Let it be said, we do need the special cooperation of all Social Partners in this country, in the current economic circumstances, if indeed we shall ride out the storm. But cooperation comes with sacrifice, and sacrifice sometimes means stepping back; forgoing some demands.
The ongoing union movement impasse and consequent teachers’ strike action that has left one school’s senior students severely disadvantaged and their parents enraged – which action is supported by the knowledegable BWU – appear in contradistinction of Senator Ince’s words.

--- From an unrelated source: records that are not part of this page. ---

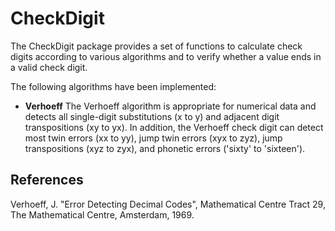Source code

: 
CheckDigit
==========

The CheckDigit package provides a set of functions to calculate check digits
according to various algorithms and to verify whether a value ends in a valid
check digit.

The following algorithms have been implemented:

- **Verhoeff** The Verhoeff algorithm is appropriate for numerical data and detects
  all single-digit substitutions (x to y) and adjacent digit transpositions (xy
  to yx). In addition, the Verhoeff check digit can detect most twin errors (xx
  to yy), jump twin errors (xyx to zyz), jump transpositions (xyz to zyx), and
  phonetic errors ('sixty' to 'sixteen').

References
----------

Verhoeff, J. "Error Detecting Decimal Codes", Mathematical Centre Tract 29, The
Mathematical Centre, Amsterdam, 1969.

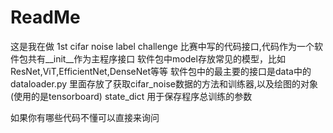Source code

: # ReadMe
这是我在做 1st cifar noise label challenge 比赛中写的代码接口,代码作为一个软件包共有__init__作为主程序接口
软件包中model存放常见的模型，比如ResNet,ViT,EfficientNet,DenseNet等等
软件包中的最主要的接口是data中的dataloader.py 里面存放了获取cifar_noise数据的方法和训练器,以及绘图的对象(使用的是tensorboard)
state_dict 用于保存程序总训练的参数

如果你有哪些代码不懂可以直接来询问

We expect nothing less than that Senator Ince should show his hosts the BWU courtesy; not flattery. We thought, that given the senator believes the Government could do with some BWU guidance on the challenges it faces, he might have invoked the knowledgeable union’s solution to the nigh three-week Alexandra imbroglio.
Or he could have used the opportunity to ask the BWU to interface with the Barbados Secondary Teachers’ Union and use its experience to put at peace the minds of Alexandra principal Jeff Broomes, BSTU president Mary Redman and Minister of Education Ronald Jones.
Regrettably, we are becoming a nation subsumed by rhetoric.
At the same Mangrove, St Philip function on Errol Barrow Day, BWU president general Linda Brooks advised the union’s youth arm that they must think of how their negative actions reflect on the achievements of the National Heroes of Barbados.
“Each time you pull a gun,” she warned them, “. . . each time you smoke a spliff, each time you sniff crack, you are doing nothing more than squandering what these [heroes] achieved, and ruining your life in the process.”
Ms Brooks might have added to the negative list “each time you fail to negotiate, each time you resolve problems by might . . .”.
As Mr Barrow would have asked: What mirror image do we indeed have of ourselves?